# PROMPT
Omit every picture. Return all other data as it stands.

# DATA

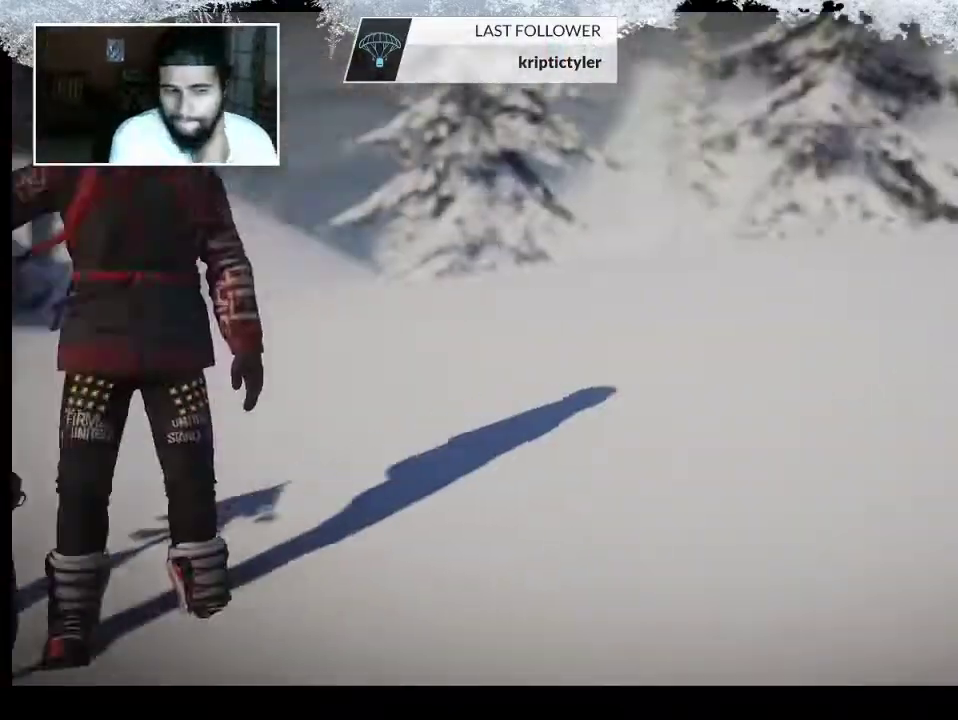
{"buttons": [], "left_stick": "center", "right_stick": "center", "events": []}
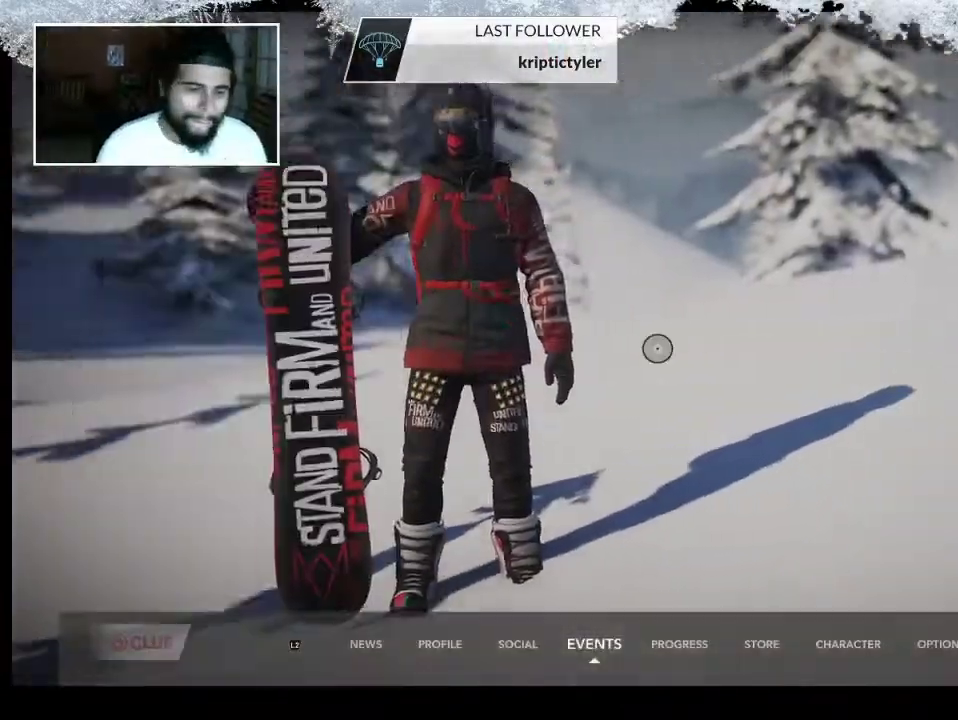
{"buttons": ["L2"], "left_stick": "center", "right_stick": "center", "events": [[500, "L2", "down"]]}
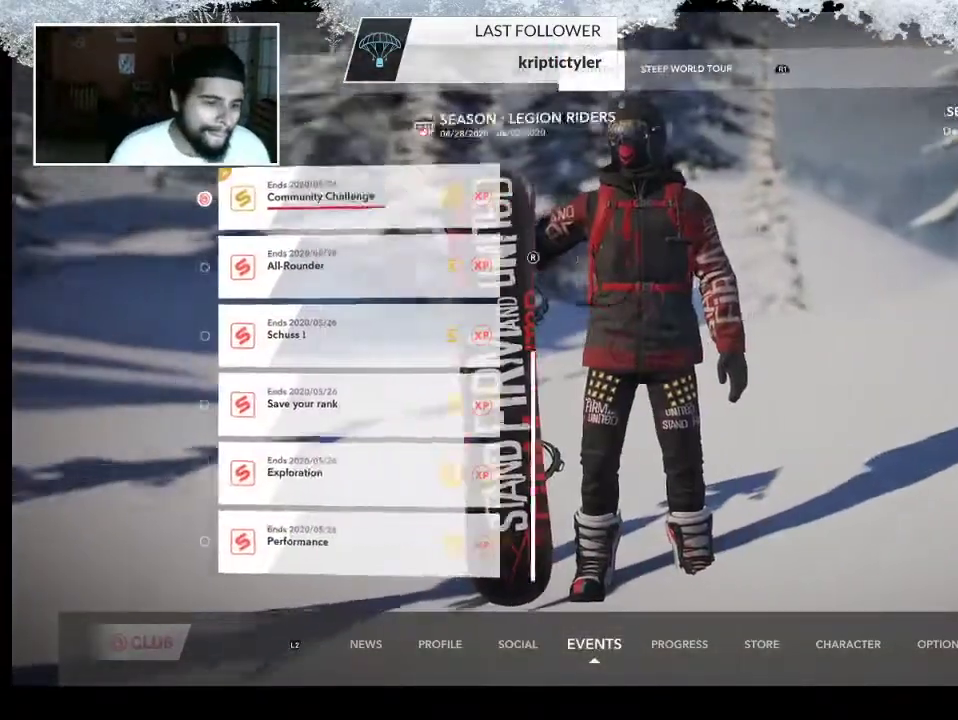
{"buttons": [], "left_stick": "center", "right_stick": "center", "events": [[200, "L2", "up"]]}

# EXERCISE OUTPUT
{"buttons": [], "left_stick": "center", "right_stick": "center", "events": []}
{"buttons": ["L2"], "left_stick": "center", "right_stick": "center", "events": [[500, "L2", "down"]]}
{"buttons": [], "left_stick": "center", "right_stick": "center", "events": [[200, "L2", "up"]]}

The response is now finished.